Texte fourni:
<<<<
Fil d'Ariane
Aujourd'hui, dans le monde, 132 millions de filles ne vont plus à l'école. Au Cameroun, Sadia-Madi, 21 ans, et Bika, 15 ans, luttent contre la tradition qui veut que les filles de leur pays quittent l'école – trop tôt – pour se marier et rester à la maison. Elles-mêmes ont réussi à y échapper en poursuivant leurs études, tout en militant courageusement.
Sadia-Madi, 21 ans, militante pour l’éducation des filles et contre les violences de genre ; Bika, 15 ans, participante au programme AVENIR de Plan International France et de Plan International Cameroun sur l’amélioration de l’accès à l’éducation, le 11 octobre 2023 au Forum des Halles à Paris.
>>>>
Consignes à suivre:
1: D'après le texte sur l'éducation des filles au Cameroun, combien de filles dans le monde ne vont plus à l'école ?
2: Reprenez, s'il vous plaît, le texte sur l'éducation des filles au Cameroun juste après sa dernière phrase.

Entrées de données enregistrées
<<<<
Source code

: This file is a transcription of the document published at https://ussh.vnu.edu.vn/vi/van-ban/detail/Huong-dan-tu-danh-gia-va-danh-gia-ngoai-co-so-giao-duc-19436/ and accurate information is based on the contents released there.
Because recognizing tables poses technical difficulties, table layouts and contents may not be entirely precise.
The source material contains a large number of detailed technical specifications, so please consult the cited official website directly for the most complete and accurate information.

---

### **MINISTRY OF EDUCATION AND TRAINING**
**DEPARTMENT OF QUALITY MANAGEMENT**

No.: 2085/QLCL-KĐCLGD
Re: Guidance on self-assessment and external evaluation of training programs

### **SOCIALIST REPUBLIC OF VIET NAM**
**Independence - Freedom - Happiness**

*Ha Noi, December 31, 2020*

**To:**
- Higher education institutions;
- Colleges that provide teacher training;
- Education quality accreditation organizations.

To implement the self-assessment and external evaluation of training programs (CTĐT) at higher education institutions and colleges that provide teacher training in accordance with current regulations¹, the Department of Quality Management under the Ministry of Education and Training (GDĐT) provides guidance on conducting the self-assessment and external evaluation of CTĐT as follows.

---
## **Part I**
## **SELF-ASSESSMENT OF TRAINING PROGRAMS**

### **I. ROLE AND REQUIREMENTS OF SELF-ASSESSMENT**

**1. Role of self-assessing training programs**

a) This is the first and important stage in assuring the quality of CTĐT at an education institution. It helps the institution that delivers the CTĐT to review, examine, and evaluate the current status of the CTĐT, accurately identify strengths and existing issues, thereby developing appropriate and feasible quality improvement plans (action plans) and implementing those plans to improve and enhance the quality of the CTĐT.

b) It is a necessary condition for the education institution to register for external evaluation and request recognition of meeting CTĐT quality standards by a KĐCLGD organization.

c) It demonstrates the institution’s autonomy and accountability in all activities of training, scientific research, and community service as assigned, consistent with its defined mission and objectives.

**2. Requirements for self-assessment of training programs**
>>>>
Réponses aux consignes:
1: 132 millions de filles.

2:
Une classe vide. L'image parle d'elle-même. Aujourd'hui encore, des millions de filles sont privées d'école. En Afghanistan à cause des lois des talibans, en Inde ou sur le continent africain parce qu'on estime que la place des filles est à la maison, aux travaux domestiques, et que leur destin n'est autre que d'être mariée et de faire des enfants.
Tradition, religion et pauvreté sont souvent les facteurs de cette inqualifiable injustice qui se perpétue encore aujourd'hui, en 2023.
Cette classe vide a été installée sous la canopée du Forum des Halles, à Paris, le 11 octobre 2023, à l'occasion de la Journée internationale des droits des filles. L'ONG Plan International France, à l'origine de cette initiative, voulait alerter sur la déscolarisation des filles dans le monde. Un tableau, des livres posés sur les étagères, des bureaux avec cahiers, feuilles de papier et stylos. Une école comme les autres, en somme, ou presque...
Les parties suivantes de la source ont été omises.